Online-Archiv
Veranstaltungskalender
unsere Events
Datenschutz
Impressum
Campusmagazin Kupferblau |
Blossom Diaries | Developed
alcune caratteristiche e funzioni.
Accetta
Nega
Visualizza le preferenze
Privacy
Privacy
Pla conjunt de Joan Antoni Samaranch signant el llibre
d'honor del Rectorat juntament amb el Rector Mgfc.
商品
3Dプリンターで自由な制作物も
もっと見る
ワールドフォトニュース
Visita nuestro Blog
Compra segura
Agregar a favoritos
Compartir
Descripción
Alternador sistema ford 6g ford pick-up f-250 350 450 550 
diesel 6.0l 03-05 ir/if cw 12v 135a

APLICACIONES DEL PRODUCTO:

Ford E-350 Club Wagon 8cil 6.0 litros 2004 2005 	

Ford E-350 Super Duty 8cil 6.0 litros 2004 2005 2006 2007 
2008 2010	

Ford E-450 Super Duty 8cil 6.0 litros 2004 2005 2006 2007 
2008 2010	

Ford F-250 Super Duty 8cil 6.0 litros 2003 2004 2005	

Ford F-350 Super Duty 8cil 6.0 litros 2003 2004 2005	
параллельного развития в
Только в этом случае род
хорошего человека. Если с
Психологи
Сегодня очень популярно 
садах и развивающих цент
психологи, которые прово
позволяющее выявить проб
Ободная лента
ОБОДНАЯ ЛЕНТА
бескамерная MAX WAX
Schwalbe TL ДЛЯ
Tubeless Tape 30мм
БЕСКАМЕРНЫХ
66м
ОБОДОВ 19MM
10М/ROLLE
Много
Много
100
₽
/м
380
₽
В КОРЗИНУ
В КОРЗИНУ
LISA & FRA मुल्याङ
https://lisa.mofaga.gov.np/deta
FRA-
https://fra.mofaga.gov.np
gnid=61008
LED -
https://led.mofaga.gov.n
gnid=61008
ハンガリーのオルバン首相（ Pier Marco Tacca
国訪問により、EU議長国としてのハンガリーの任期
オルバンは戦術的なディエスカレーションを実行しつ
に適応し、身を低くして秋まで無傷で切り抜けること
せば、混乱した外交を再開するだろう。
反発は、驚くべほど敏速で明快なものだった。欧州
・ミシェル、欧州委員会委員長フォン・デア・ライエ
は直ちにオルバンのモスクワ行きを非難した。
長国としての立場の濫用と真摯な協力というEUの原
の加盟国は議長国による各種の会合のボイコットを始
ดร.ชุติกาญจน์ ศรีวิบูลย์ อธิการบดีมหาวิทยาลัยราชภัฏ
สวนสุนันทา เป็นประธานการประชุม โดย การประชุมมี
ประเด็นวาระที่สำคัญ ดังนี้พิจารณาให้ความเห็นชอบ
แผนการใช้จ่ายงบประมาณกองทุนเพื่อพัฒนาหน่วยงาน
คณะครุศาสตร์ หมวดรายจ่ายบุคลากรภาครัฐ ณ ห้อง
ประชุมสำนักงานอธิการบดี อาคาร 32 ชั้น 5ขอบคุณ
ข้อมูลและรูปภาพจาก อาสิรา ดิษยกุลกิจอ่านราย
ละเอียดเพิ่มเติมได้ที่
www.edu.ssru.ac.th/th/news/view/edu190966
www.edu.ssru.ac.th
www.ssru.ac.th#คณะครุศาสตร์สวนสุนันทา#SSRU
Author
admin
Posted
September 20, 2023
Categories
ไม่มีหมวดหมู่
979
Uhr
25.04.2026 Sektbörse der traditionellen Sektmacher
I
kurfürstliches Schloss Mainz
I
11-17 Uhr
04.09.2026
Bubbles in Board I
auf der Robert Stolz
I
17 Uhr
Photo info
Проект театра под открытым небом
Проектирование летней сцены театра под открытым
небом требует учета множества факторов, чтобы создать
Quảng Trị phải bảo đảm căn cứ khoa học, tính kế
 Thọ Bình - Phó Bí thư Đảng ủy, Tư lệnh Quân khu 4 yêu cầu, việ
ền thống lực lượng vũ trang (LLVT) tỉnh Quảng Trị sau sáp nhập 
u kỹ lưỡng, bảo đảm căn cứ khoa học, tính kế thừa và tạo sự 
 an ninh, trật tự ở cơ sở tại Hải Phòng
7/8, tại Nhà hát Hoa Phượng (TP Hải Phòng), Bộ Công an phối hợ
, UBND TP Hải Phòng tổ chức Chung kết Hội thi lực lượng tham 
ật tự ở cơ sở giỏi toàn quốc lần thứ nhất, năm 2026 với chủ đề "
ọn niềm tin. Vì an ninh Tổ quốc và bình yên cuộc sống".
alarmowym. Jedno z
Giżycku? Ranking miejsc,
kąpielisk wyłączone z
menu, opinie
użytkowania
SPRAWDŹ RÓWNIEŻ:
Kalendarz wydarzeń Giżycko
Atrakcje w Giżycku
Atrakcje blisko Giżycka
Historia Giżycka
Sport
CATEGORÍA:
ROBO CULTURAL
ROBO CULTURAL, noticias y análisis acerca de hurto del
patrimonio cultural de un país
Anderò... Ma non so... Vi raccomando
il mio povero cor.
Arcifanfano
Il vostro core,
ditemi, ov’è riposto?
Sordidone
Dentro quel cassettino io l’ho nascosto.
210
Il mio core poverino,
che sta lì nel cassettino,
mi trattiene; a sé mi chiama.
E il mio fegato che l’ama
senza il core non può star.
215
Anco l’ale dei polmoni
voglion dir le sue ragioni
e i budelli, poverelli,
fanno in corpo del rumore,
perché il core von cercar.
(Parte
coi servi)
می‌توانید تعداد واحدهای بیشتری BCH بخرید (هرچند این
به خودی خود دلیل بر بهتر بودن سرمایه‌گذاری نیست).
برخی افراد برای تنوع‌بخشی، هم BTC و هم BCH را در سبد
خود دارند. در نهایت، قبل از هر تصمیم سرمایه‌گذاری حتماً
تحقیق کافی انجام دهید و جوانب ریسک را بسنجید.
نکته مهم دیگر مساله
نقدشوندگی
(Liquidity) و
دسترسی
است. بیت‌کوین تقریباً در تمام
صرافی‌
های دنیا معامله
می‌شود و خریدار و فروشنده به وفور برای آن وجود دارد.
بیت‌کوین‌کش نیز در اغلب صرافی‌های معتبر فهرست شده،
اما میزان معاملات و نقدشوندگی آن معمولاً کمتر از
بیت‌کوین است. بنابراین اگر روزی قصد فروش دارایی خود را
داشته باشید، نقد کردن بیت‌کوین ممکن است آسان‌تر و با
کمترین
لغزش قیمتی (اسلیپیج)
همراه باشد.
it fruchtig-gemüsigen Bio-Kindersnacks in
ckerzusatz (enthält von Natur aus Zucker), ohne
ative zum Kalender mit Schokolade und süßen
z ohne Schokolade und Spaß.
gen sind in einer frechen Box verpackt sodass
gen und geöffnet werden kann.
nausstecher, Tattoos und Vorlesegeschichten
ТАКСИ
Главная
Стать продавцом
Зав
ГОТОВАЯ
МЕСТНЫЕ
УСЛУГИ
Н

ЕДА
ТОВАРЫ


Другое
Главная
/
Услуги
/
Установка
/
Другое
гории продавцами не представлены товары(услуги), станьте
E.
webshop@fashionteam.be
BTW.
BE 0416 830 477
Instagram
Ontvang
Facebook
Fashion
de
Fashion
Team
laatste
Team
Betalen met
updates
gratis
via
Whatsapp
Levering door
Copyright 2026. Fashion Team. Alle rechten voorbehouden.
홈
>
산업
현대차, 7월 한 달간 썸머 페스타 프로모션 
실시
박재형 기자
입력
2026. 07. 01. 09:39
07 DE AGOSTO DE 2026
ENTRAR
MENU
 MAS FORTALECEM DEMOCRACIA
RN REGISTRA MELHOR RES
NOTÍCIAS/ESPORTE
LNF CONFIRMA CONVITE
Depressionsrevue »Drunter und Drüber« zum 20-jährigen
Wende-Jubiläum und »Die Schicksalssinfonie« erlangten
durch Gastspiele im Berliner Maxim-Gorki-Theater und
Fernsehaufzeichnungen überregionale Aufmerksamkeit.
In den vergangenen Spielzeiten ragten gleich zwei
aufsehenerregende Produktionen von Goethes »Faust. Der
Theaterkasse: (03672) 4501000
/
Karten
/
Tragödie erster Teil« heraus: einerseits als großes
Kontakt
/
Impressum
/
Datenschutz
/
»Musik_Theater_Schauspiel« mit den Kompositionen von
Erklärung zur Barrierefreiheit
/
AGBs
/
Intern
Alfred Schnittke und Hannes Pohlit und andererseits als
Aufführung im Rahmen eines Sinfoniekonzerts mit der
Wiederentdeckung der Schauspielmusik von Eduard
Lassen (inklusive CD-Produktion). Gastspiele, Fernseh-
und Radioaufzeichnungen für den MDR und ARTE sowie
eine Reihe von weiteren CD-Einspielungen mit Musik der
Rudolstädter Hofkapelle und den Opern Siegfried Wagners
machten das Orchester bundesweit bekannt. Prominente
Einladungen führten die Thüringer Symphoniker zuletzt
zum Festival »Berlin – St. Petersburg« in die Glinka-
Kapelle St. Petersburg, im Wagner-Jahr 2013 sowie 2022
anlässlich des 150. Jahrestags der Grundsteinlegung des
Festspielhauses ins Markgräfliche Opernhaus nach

—————

◆ Directive ◆
Look through the material for "نقدشوندگی". Copy each line that has it.

◆ Task response ◆
نقدشوندگی
اما میزان معاملات و نقدشوندگی آن معمولاً کمتر از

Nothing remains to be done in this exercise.